* Your assignment
Using the data below, return the stretch from the line that contains "root of tail: (502, 916)" through the line that contains "right shoulder: (1265, 987)", both included, exactly as it stands and nothing beyond it.

Records from a data collection
>>>

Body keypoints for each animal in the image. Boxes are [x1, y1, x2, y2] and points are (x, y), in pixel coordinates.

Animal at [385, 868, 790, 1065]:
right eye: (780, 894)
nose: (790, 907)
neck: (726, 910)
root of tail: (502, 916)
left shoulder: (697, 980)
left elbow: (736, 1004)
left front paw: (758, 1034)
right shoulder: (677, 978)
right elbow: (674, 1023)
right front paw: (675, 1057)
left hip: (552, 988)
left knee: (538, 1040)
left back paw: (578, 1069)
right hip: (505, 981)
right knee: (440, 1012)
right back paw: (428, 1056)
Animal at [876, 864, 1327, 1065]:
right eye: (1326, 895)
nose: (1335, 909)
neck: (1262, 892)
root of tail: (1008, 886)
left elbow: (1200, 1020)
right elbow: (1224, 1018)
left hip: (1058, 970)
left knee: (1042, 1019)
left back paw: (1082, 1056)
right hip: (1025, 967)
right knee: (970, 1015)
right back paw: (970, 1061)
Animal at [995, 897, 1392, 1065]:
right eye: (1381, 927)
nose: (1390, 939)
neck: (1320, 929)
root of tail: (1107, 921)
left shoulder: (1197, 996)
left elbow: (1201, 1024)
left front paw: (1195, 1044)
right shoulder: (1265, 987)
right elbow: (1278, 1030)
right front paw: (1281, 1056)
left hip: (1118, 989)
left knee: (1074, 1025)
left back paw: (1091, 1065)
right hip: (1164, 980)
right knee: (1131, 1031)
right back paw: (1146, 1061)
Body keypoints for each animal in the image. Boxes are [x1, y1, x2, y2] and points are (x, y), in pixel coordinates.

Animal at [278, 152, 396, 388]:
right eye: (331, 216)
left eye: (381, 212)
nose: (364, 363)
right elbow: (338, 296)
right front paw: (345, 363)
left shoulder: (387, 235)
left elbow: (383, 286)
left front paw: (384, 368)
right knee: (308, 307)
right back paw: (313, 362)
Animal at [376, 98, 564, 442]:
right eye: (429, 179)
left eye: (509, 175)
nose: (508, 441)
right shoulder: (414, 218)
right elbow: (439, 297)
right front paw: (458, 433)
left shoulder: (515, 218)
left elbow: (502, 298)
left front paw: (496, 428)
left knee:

<<<

* Task answer
root of tail: (502, 916)
left shoulder: (697, 980)
left elbow: (736, 1004)
left front paw: (758, 1034)
right shoulder: (677, 978)
right elbow: (674, 1023)
right front paw: (675, 1057)
left hip: (552, 988)
left knee: (538, 1040)
left back paw: (578, 1069)
right hip: (505, 981)
right knee: (440, 1012)
right back paw: (428, 1056)
Animal at [876, 864, 1327, 1065]:
right eye: (1326, 895)
nose: (1335, 909)
neck: (1262, 892)
root of tail: (1008, 886)
left elbow: (1200, 1020)
right elbow: (1224, 1018)
left hip: (1058, 970)
left knee: (1042, 1019)
left back paw: (1082, 1056)
right hip: (1025, 967)
right knee: (970, 1015)
right back paw: (970, 1061)
Animal at [995, 897, 1392, 1065]:
right eye: (1381, 927)
nose: (1390, 939)
neck: (1320, 929)
root of tail: (1107, 921)
left shoulder: (1197, 996)
left elbow: (1201, 1024)
left front paw: (1195, 1044)
right shoulder: (1265, 987)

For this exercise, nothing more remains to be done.